Ich, weiblich, war Mitte Zwanzig, als ich mich entschied meinen Arbeitgeber zu wechseln, um neue interessante Aufgaben zu übernehmen.

Eine Projektleitung für ein großes Projekt, das viele Bereiche im Unternehmen betraf.

Schnell hatte ich viele Kontakte – allein aufgrund der Aufgabe. Mir lag die Aufgabe, das Durchsteuern von Themen. In einer von Männern dominierten Branche setzte ich mich durch, machte Ansagen.

Ich glaube, die Männer fanden es irgendwie sexy. So auch Manfred.

Wir arbeiteten im gleichen Bereich, in unterschiedlichen Teams. Er war bestimmt 15 Jahre älter. Ich mochte ihn, weil er freundlich, nett und zuvorkommend war. Wie es bei uns so üblich war, gingen wir zusammen, meist in größerer Runde, Mittag essen.

Gerne stand Manfred dann beim Warten auf das Essen hinter mir. Manchmal sehr nah, was ich nicht mochte. Ich hielt es aus und versuchte bei zukünftigen Mittagessen in der Kantine, mich direkt auf dem Weg dorthin mit anderen Kollegen/innen zu unterhalten, um mich dann vor ihnen in der Schlange anzustellen.

In der Nachbetrachtung war es anstrengend, sich ständig jemanden zu suchen und sich in ein Gespräch verwickeln zu lassen.

In der operativen Arbeit gab es viele Besprechungen, auch Manfred nahm aufgrund seiner Funktion an vielen dieser teil. Gerne stand er schon zeitig an meiner Bürotür, um mich zum Besprechungsraum mitzunehmen. Wenn uns keine weiteren Kollegen begleiteten, nutzte er den Weg, um über meinen Rücken oder Po mit seiner Hand zu fahren oder zu streicheln. Nie zeigte ich Grenzen auf.

Warum, kann ich aus heutiger Sicht nicht beantworten. Bis zu dem Tag, als wir wieder eine Besprechung hatten und er mich auf dem Weg im Treppenhaus an die Wand drückte, mir seine Lippen auf meine presste und mich an meine Brüste fasste. Da befreite ich mich aus der Situation und sagte ihm, dass ich das nicht möge und er es lassen solle. Ich habe den Geruch immer noch in der Nase, wenn ich daran denke. Es hat mich geekelt – es war widerlich! Ich weiß nicht mehr, ob er es verstanden hat oder ich ihm dann komplett aus dem Weg gegangen bin. Dritten gegenüber habe ich es nie erzählt, weder im Freundes- und Familienkreis, noch im Unternehmen.

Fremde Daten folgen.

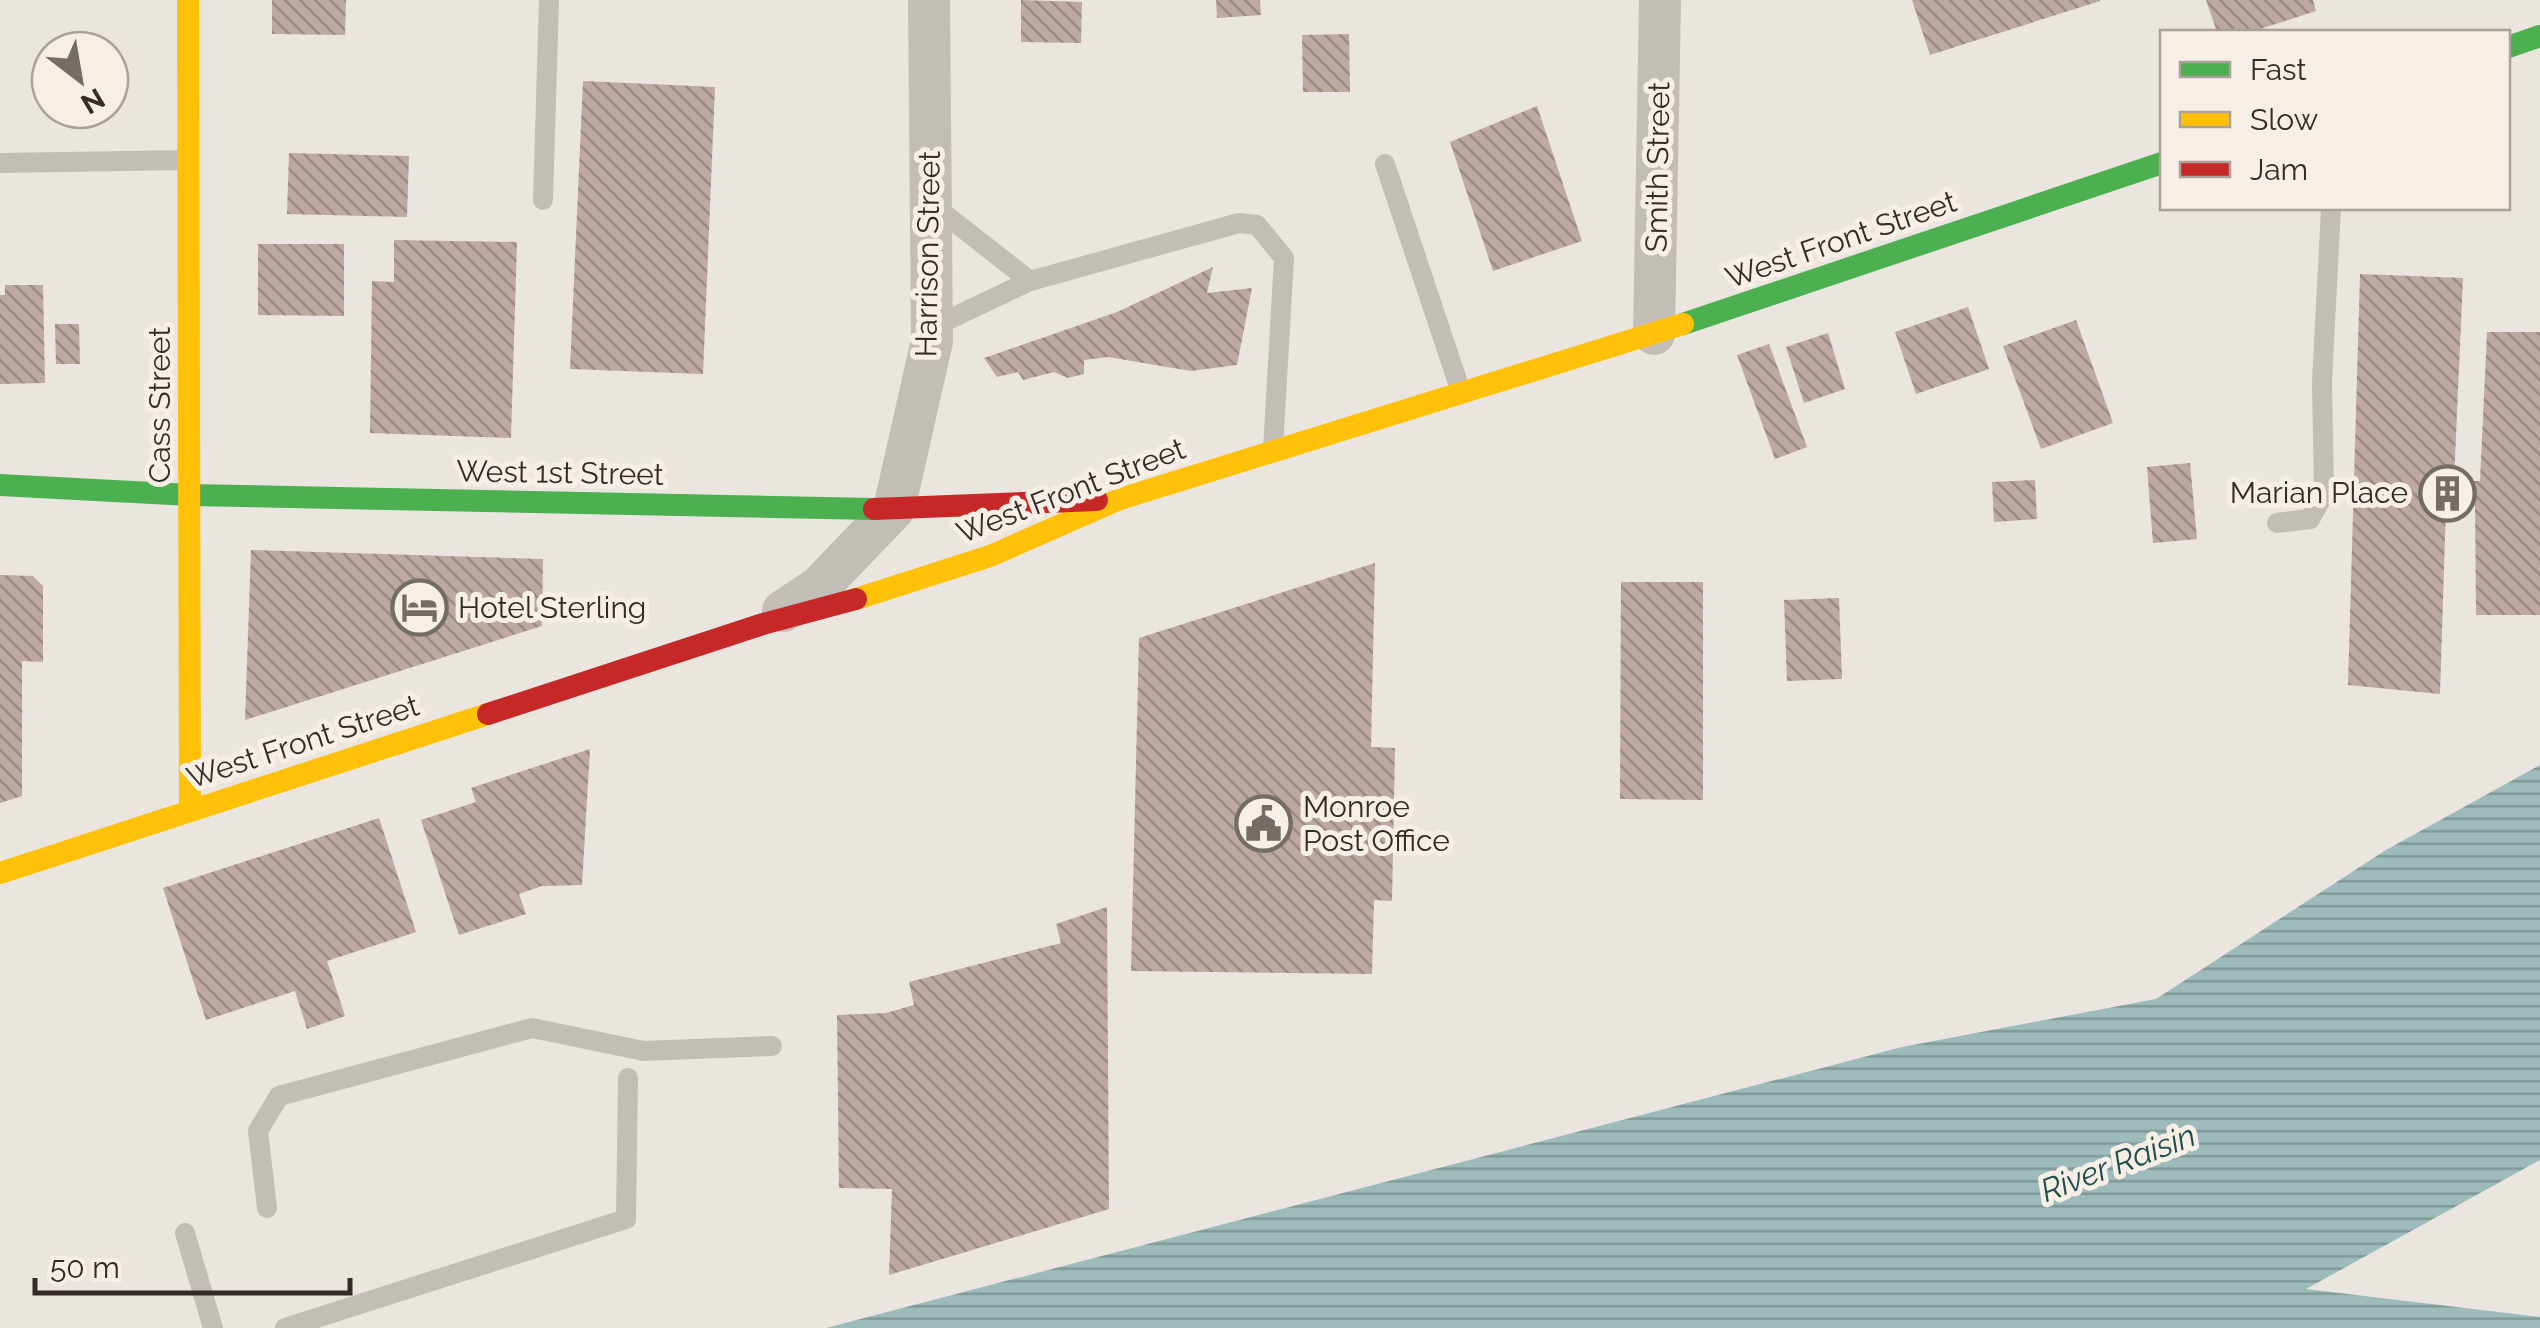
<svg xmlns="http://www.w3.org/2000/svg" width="2540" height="1328" font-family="Raleway,sans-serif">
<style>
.water{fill:url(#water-rules)}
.building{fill:url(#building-back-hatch)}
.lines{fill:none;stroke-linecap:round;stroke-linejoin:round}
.lane{stroke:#c3bdb8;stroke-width:20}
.street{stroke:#c3bdb8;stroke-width:42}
.fast{stroke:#4caf50;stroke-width:22}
.slow{stroke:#ffc107;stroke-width:22}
.jam{stroke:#c62828;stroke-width:22}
.labels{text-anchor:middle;stroke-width:10;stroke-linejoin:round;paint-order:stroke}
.street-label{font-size:30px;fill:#332b27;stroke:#f7efe6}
.poi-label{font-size:30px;fill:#332b27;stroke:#f7efe6;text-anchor:start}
.water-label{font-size:32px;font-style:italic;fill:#204f51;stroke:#f7efe6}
</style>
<defs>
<pattern id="water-rules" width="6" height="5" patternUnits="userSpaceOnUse" patternTransform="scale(2.5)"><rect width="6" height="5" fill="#9cbbba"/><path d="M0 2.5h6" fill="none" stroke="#809897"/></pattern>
<pattern id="building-back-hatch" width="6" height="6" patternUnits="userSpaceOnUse" patternTransform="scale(2.5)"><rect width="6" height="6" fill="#bda9a1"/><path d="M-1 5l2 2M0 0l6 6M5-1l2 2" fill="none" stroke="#9a8a83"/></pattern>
</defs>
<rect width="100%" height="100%" fill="#eae5df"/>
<!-- water -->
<path class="water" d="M2540,765V1160L2306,1289L2540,1317V1328H826L1902,1047L2156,999L2386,850Z"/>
<!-- building -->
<g class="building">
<path d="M272,0H346L345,35L272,34Z"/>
<path d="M1021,0L1082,2L1081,43L1021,42Z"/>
<path d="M1216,0H1260L1261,15L1217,18Z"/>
<path d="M1912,0H2100V1L1930,55Z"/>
<path d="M2206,0H2313L2316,11L2251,32H2217Z"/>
<path d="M1349,34L1350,92H1303L1302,35Z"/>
<path d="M583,81L715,87L703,374L570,369Z"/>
<path d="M1537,106L1582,241L1493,271L1450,142Z"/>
<path d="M289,153L409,156L407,217L287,214Z"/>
<path d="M394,240L517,242L511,438L370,433L372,281L394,282Z"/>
<path d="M258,244H344V316L258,315Z"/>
<path d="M1213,267L1207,293L1252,288L1237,365L1191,371L1108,357L1084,360V374L1068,378L1054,372L1023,380L1018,372L997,377L984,358L1117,312Z"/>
<path d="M2360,274L2463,278L2454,481H2480L2487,332H2540V615H2476L2475,506L2446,505L2440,694L2348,685Z"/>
<path d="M5,285H43L45,383L0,384V295H5Z"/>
<path d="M1968,307L1989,369L1916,394L1895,332Z"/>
<path d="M2076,320L2113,423L2041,449L2003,346Z"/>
<path d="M55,324H79L80,364H56Z"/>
<path d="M1828,333L1845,389L1804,403L1786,347Z"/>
<path d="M1769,344L1807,447L1775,459L1737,355Z"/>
<path d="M2190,463L2197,539L2153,543L2147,467Z"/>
<path d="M2035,480L2037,519L1994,522L1992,482Z"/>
<path d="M251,550L543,559L542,626L245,720Z"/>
<path d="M1375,563L1371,747L1395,748L1392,901L1374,900L1372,974L1131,971L1139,638Z"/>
<path d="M0,575L33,576L43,586V662L22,661V796L0,803Z"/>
<path d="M1621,582H1703V800L1620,799Z"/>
<path d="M1839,598L1842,679L1787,681L1784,600Z"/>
<path d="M590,749L582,885L542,886L519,894L526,914L459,935L421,820L476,802L471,788Z"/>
<path d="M379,818L416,932L327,961L345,1016L307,1029L295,991L206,1020L163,888Z"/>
<path d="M1107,907L1109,1209L889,1275L892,1189L839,1188L837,1015L886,1013L914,1005L909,982L1061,943L1056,924Z"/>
</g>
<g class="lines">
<!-- lane -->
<g class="lane">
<path d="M0,163L188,160"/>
<path d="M1385,164L1461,392"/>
<path d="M543,200L549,0"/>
<path d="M933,205L1030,281"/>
<path d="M933,327L1030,281L1239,223L1257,225L1284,258L1273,449"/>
<path d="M2277,523L2310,519L2324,494L2322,382L2331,208"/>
<path d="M267,1208L258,1131L279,1096L532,1028L644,1051L772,1046"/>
<path d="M185,1233L213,1328"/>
<path d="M285,1328L626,1219L628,1078"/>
</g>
<!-- street -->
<g class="street">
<path d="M1654,334L1660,0"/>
<path d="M783,611L819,587L894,509L932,341L929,0"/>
</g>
<!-- fast -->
<g class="fast">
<path d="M2508,47L2540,36"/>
<path d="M1683,324L2162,163"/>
<path d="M0,485L190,495L874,509"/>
</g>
<!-- slow -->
<g class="slow">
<path d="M188,0L190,810"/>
<path d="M856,599L990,556L1120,499L1683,324"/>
<path d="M0,873L488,714"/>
</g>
<!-- jam -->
<g class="jam">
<path d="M874,509L1097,500"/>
<path d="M488,714L763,624L856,599"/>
</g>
</g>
<!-- icons -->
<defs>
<symbol id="building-ring" viewBox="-11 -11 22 22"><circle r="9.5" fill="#f7efe6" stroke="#736c67" stroke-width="1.5"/><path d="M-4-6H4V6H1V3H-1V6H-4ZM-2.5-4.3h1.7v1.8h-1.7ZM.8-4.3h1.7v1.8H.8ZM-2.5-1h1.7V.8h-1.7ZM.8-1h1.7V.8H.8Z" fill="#736c67"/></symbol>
<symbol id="hotel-ring" viewBox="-11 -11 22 22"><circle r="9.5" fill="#f7efe6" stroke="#736c67" stroke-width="1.5"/><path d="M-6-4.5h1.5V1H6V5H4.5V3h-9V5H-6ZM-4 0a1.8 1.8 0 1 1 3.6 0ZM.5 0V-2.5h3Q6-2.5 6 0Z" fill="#736c67"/></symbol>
<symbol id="civic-ring" viewBox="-11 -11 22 22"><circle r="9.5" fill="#f7efe6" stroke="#736c67" stroke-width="1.5"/><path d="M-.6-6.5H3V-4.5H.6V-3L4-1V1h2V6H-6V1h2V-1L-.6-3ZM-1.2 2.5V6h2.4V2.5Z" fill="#736c67"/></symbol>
</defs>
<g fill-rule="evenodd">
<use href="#building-ring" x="2416" y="462" width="63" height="63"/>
<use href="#hotel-ring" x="388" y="576" width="63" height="63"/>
<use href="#civic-ring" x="1232" y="792" width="63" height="63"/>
</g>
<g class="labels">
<!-- street labels -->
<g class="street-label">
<text transform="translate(1658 167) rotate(-89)" y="10">Smith Street</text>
<text transform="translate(1841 240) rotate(-19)" y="10">West Front Street</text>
<text transform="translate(928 254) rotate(-89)" y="10">Harrison Street</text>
<text transform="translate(160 405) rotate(-90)" y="10">Cass Street</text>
<text transform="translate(560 473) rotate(1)" y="10">West 1st Street</text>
<text transform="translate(1071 491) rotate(-21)" y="10">West Front Street</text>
<text transform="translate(303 742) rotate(-18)" y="10">West Front Street</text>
</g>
<!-- poi labels -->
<g class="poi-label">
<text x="2408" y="503" text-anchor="end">Marian Place</text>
<text x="458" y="618">Hotel Sterling</text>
<text x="1303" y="817">Monroe<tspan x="1303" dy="34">Post Office</tspan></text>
</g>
<!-- water labels -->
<g class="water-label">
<text transform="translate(2118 1163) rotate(-21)" y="11">River Raisin</text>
</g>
</g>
<!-- legend -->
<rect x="2160" y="30" width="350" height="180" fill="#f7efe6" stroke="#a9a19a" stroke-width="2.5"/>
<rect x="2180" y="62" width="50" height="15" fill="#4caf50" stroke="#a9a19a" stroke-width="2.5"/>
<text x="2250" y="80" font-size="30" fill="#332b27">Fast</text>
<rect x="2180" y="112" width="50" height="15" fill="#ffc107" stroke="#a9a19a" stroke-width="2.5"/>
<text x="2250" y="130" font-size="30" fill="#332b27">Slow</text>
<rect x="2180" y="162" width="50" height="15" fill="#c62828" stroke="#a9a19a" stroke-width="2.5"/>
<text x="2250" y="180" font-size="30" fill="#332b27">Jam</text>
<!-- north arrow -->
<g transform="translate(80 80) rotate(149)"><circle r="48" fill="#f7efe6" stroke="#a9a19a" stroke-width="2.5"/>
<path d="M0-8L18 38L0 25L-18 38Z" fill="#736c67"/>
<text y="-15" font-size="28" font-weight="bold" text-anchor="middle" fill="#332b27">N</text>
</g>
<!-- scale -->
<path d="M35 1278v15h315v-15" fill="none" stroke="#332b27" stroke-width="5"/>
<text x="50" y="1278" font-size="30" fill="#332b27" stroke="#f7efe6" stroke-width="8" paint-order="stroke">50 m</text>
</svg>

Warum? Ich glaube, weil ich mich geschämt habe.

WELCHE SEXUALISIERTE GEWALTTAT LIEGT VOR?

  1. Grenzverletzung durch ungewolltes zu Nahe kommen
  2. Körperliche Übergriffe durch immer massiver werdende ungewollte Berührungen bis hin zu Küssen
  3. Sexualisierte Reduzierung der Betroffenen
  4. Objektivierung der Betroffenen als verfügbaren Körper

 

WELCHE TATSTRUKTUR LIEGT VOR?

  1. Kollegialer Vertrauensmissbrauch
  2. Schaffen einer Vertrauensbasis durch den Täter durch sein freundliches und offenes Auftreten
  3. Nach und nach Grenzaustestung und Grenzverschiebung seitens des Täters, wobei er körperlich immer näher kam und im Laufe der Zeit übergriffiger wurde
  4. Machtdemonstration des Täters durch auch die teilweise öffentlich in der Kantine begangene Übergriffe

 

Jede Tat und jedes Erleben ist einzigartig. Und doch sind sie keine Einzelfälle. Im Gegenteil. Unser Dank gilt allen Persönlichkeiten, die den Mut haben, ihre Geschichten zu berichten und sexualisierter Gewalt eine Stimme zu geben. Danke.